I did something wrong. Building eCLM-ParFlow works now, but then it fails in the build phase of step 6:

I'm getting this error too—I'm looking into it now and hopefully a fix will be available soon.

mvhulten commented 1 year ago

@kvrigor, could I get privileges to push a branch?

kvrigor commented 1 year ago

@mvhulten Kindly git pull the latest changes and try to build again.

@kvrigor, could I get privileges to push a branch?

I believe only @HPSC-TerrSys members are allowed to do such (perhaps @DCaviedesV could also comment on this). But feel free to fork and raise a PR for any bugfixes and/or improvements 😃

mvhulten commented 1 year ago

I was able to build the eCLM-ParFlow combination!

This morning, I tried by accident a build of eCLM-ICON (which failed, but that is not important now). Then I just went on with eCLM-ParFlow, but it still failed because it still tried to include ICON. Is that normal behaviour? Is there a way to run a make clean (through CMake)?

In the end, I built eCLM-ParFlow simply by starting with a clean checkout of eTSMP.

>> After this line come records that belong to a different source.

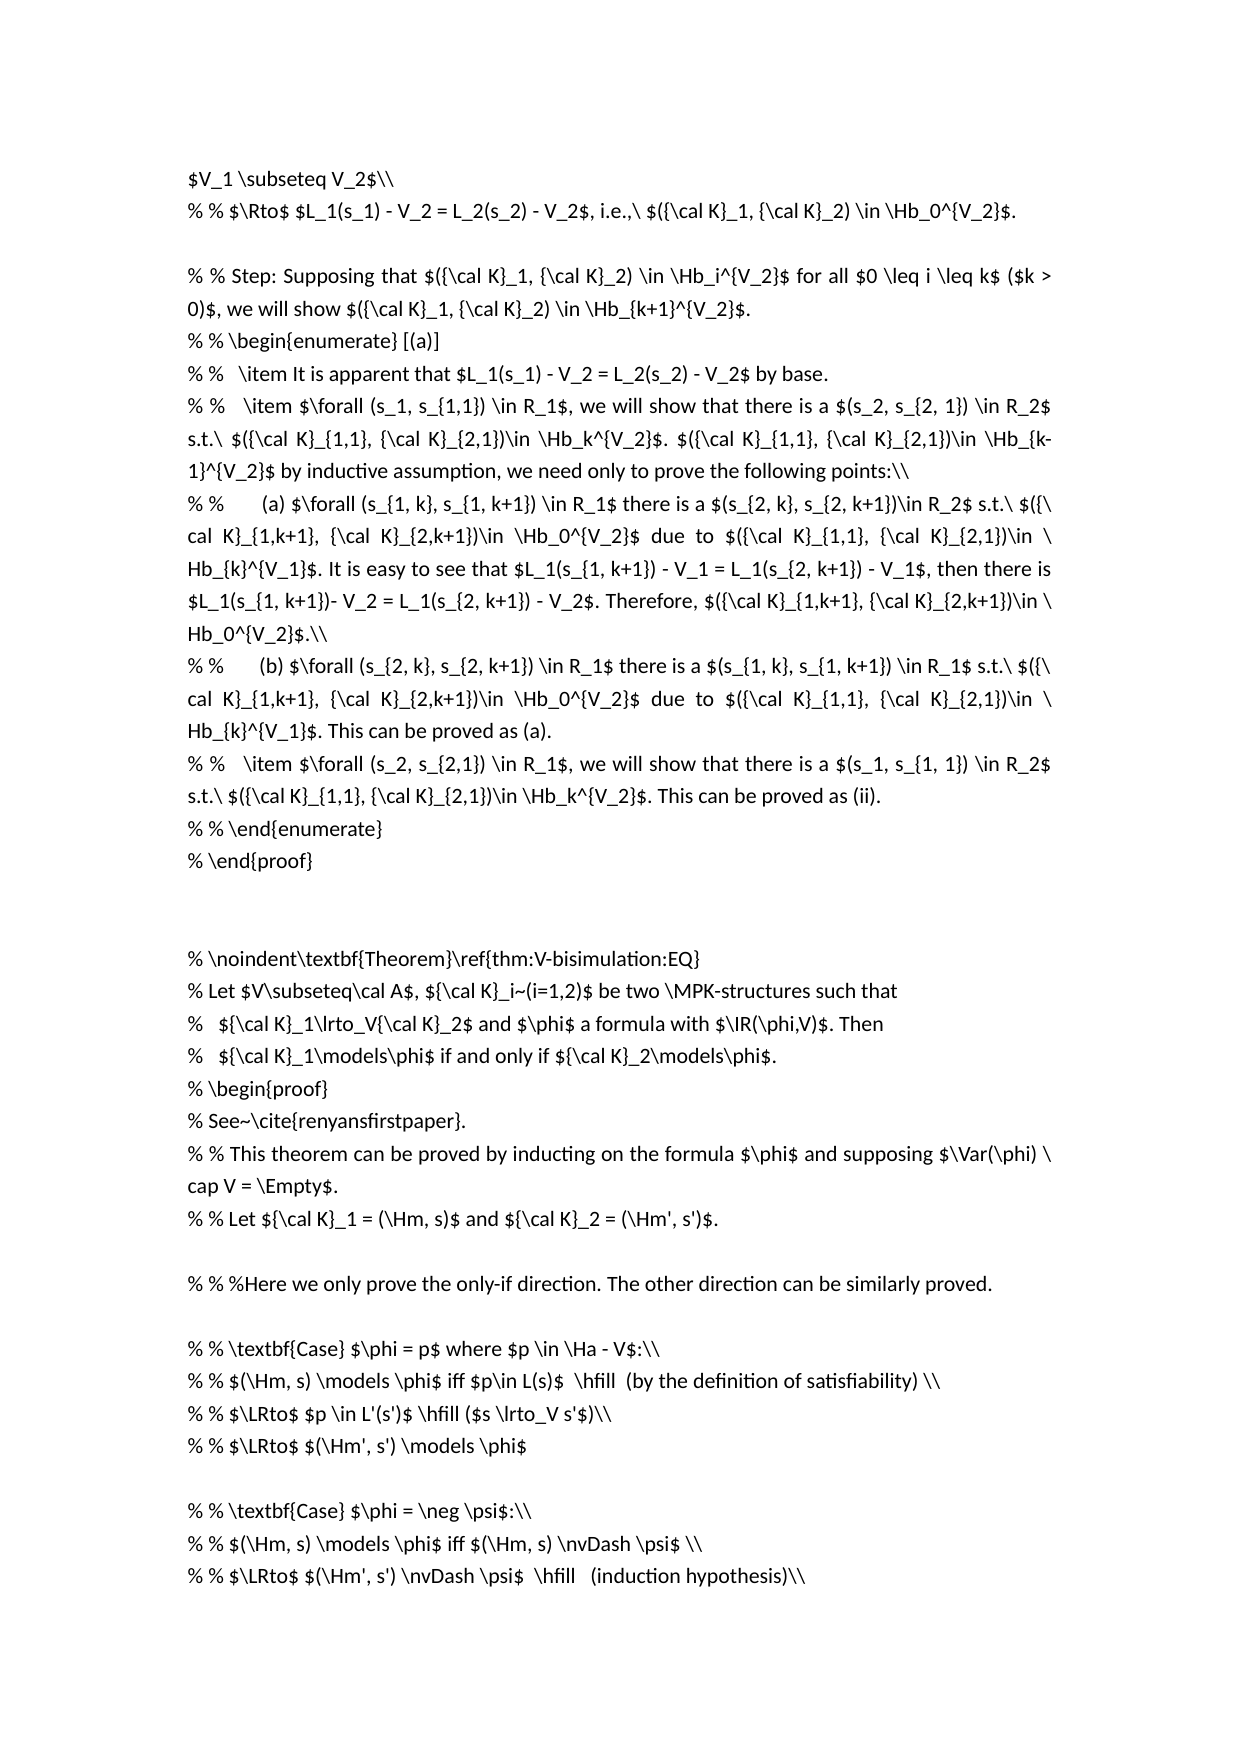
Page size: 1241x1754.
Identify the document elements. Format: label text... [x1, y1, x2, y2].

text % % \textbf{Case} $\phi = \neg \psi$:\\ [187, 1494, 1053, 1527]
text % % $\Rto$ $L_1(s_1) - V_2 = L_2(s_2) - V_2$, i.e.,\ $({\cal K}_1, {\cal K}_2) \in \Hb_0^{V_2}$. [187, 194, 1053, 227]
text % % $(\Hm, s) \models \phi$ iff $p\in L(s)$ \hfill (by the definition of satisfiability) \\ [187, 1364, 1053, 1397]
text % % \item $\forall (s_1, s_{1,1}) \in R_1$, we will show that there is a $(s_2, s_{2, 1}) \in R_2$ s.t.\ $({\cal K}_{1,1}, {\cal K}_{2,1})\in \Hb_k^{V_2}$. $({\cal K}_{1,1}, {\cal K}_{2,1})\in \Hb_{k-1}^{V_2}$ by inductive assumption, we need only to prove the following points:\\ [187, 389, 1053, 487]
text % % \item It is apparent that $L_1(s_1) - V_2 = L_2(s_2) - V_2$ by base. [187, 357, 1053, 389]
text % % \textbf{Case} $\phi = p$ where $p \in \Ha - V$:\\ [187, 1332, 1053, 1364]
text % ${\cal K}_1\lrto_V{\cal K}_2$ and $\phi$ a formula with $\IR(\phi,V)$. Then [187, 1007, 1053, 1039]
text % % %Here we only prove the only-if direction. The other direction can be similarly proved. [187, 1267, 1053, 1299]
text % % \item $\forall (s_2, s_{2,1}) \in R_1$, we will show that there is a $(s_1, s_{1, 1}) \in R_2$ s.t.\ $({\cal K}_{1,1}, {\cal K}_{2,1})\in \Hb_k^{V_2}$. This can be proved as (ii). [187, 747, 1053, 812]
text % \end{proof} [187, 844, 1053, 877]
text % Let $V\subseteq\cal A$, ${\cal K}_i~(i=1,2)$ be two \MPK-structures such that [187, 974, 1053, 1007]
text % % $\LRto$ $p \in L'(s')$ \hfill ($s \lrto_V s'$)\\ [187, 1397, 1053, 1429]
text % % Step: Supposing that $({\cal K}_1, {\cal K}_2) \in \Hb_i^{V_2}$ for all $0 \leq i \leq k$ ($k > 0)$, we will show $({\cal K}_1, {\cal K}_2) \in \Hb_{k+1}^{V_2}$. [187, 259, 1053, 324]
text % % This theorem can be proved by inducting on the formula $\phi$ and supposing $\Var(\phi) \cap V = \Empty$. [187, 1137, 1053, 1202]
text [187, 162, 1053, 194]
text % % \end{enumerate} [187, 812, 1053, 844]
text % % Let ${\cal K}_1 = (\Hm, s)$ and ${\cal K}_2 = (\Hm', s')$. [187, 1202, 1053, 1234]
text % \begin{proof} [187, 1072, 1053, 1104]
text % % (a) $\forall (s_{1, k}, s_{1, k+1}) \in R_1$ there is a $(s_{2, k}, s_{2, k+1})\in R_2$ s.t.\ $({\cal K}_{1,k+1}, {\cal K}_{2,k+1})\in \Hb_0^{V_2}$ due to $({\cal K}_{1,1}, {\cal K}_{2,1})\in \Hb_{k}^{V_1}$. It is easy to see that $L_1(s_{1, k+1}) - V_1 = L_1(s_{2, k+1}) - V_1$, then there is $L_1(s_{1, k+1})- V_2 = L_1(s_{2, k+1}) - V_2$. Therefore, $({\cal K}_{1,k+1}, {\cal K}_{2,k+1})\in \Hb_0^{V_2}$.\\ [187, 487, 1053, 649]
text % % $\LRto$ $(\Hm', s') \models \phi$ [187, 1429, 1053, 1462]
text % See~\cite{renyansfirstpaper}. [187, 1104, 1053, 1137]
text % % \begin{enumerate} [(a)] [187, 324, 1053, 357]
text % % $(\Hm, s) \models \phi$ iff $(\Hm, s) \nvDash \psi$ \\ [187, 1527, 1053, 1559]
text % ${\cal K}_1\models\phi$ if and only if ${\cal K}_2\models\phi$. [187, 1039, 1053, 1072]
text % % (b) $\forall (s_{2, k}, s_{2, k+1}) \in R_1$ there is a $(s_{1, k}, s_{1, k+1}) \in R_1$ s.t.\ $({\cal K}_{1,k+1}, {\cal K}_{2,k+1})\in \Hb_0^{V_2}$ due to $({\cal K}_{1,1}, {\cal K}_{2,1})\in \Hb_{k}^{V_1}$. This can be proved as (a). [187, 649, 1053, 747]
text % % $\LRto$ $(\Hm', s') \nvDash \psi$ \hfill (induction hypothesis)\\ [187, 1559, 1053, 1592]
text % \noindent\textbf{Theorem}\ref{thm:V-bisimulation:EQ} [187, 942, 1053, 974]
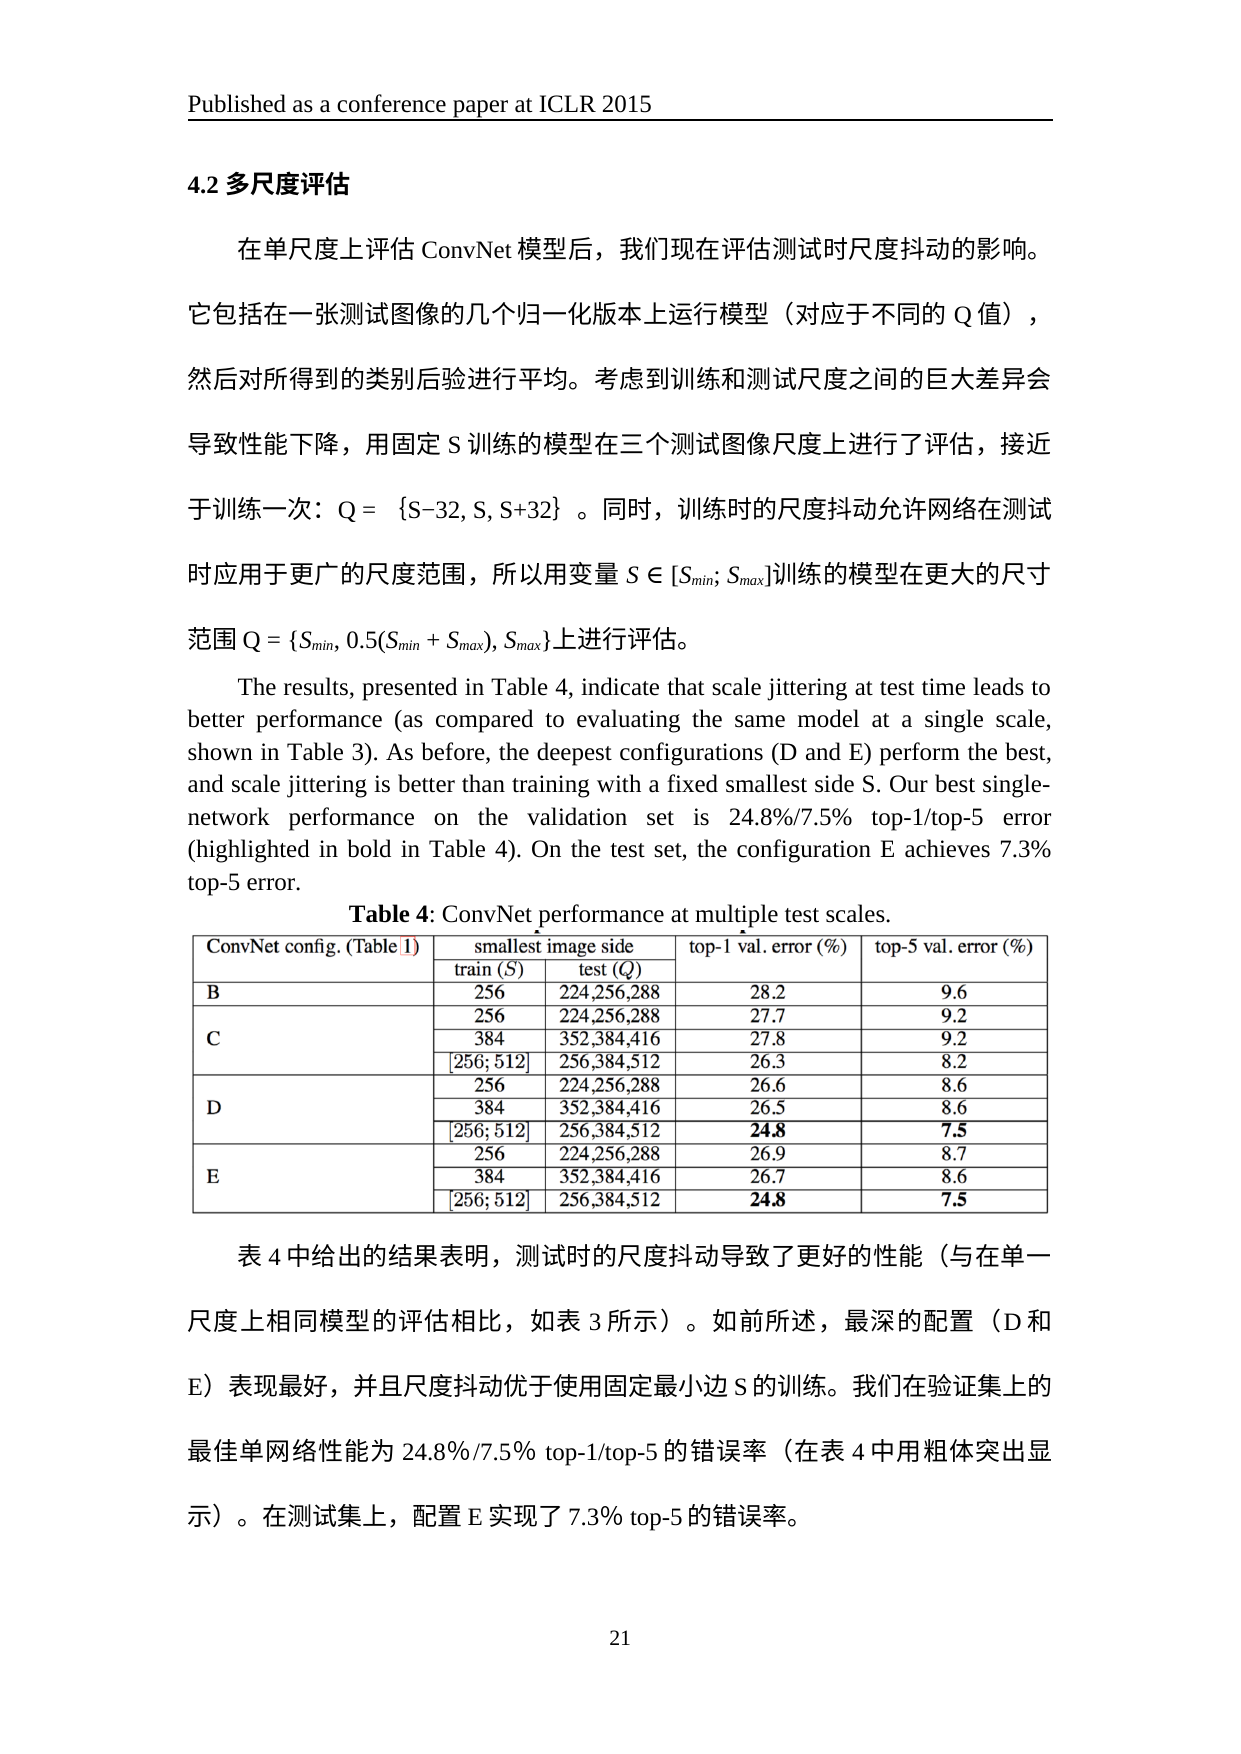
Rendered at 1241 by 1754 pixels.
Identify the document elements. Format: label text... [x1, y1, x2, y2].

text 表4中给出的结果表明，测试时的尺度抖动导致了更好的性能（与在单一尺度上相同模型的评估相比，如表3所示）。如前所述，最深的配置（D和E）表现最好，并且尺度抖动优于使用固定最小边S的训练。我们在验证集上的最佳单网络性能为24.8％/7.5％ top-1/top-5的错误率（在表4中用粗体突出显示）。在测试集上，配置E实现了7.3％ top-5的错误率。 [187, 1222, 1053, 1547]
text 在单尺度上评估ConvNet模型后，我们现在评估测试时尺度抖动的影响。它包括在一张测试图像的几个归一化版本上运行模型（对应于不同的Q值），然后对所得到的类别后验进行平均。考虑到训练和测试尺度之间的巨大差异会导致性能下降，用固定S训练的模型在三个测试图像尺度上进行了评估，接近于训练一次：Q = ｛S−32, S, S+32｝。同时，训练时的尺度抖动允许网络在测试时应用于更广的尺度范围，所以用变量S ∈ [Smin; Smax]训练的模型在更大的尺寸范围Q = {Smin, 0.5(Smin + Smax), Smax}上进行评估。 [187, 215, 1053, 670]
text The results, presented in Table 4, indicate that scale jittering at test time leads to better performance (as compared to evaluating the same model at a single scale, shown in Table 3). As before, the deepest configurations (D and E) perform the best, and scale jittering is better than training with a fixed smallest side S. Our best single-network performance on the validation set is 24.8%/7.5% top-1/top-5 error (highlighted in bold in Table 4). On the test set, the configuration E achieves 7.3% top-5 error. [187, 670, 1053, 897]
text Table 4: ConvNet performance at multiple test scales. [187, 897, 1053, 930]
subtitle 4.2 多尺度评估 [187, 150, 1053, 215]
picture [187, 930, 1053, 1220]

kvrigor commented 1 year ago

This morning, I tried by accident a build of eCLM-ICON (which failed, but that is not important now). Then I just went on with eCLM-ParFlow, but it still failed because it still tried to include ICON. Is that normal behaviour?

cmake only knows how to build the models that were specified to it during the configure step (Step 5). To build another model combination, first clean the previous build files (rm -rf ${BUILD_DIR}) and then configure cmake again with the correct model combination.

The key idea is ${BUILD_DIR} and ${INSTALL_DIR} are associated to a particular model combination. You can build different model combinations simultaneously, as long as each model combination has its own ${BUILD_DIR} and ${INSTALL_DIR}. Perhaps this is beyond what a normal user of eTSMP would do, but FYI this is possible.

Is there a way to run a make clean (through CMake)?

cmake --build ${BUILD_DIR} --clean-first. This only works for the model combination you intend to rebuild; otherwise you have to delete ${BUILD_DIR} and reconfigure cmake with the right model combination (as explained above).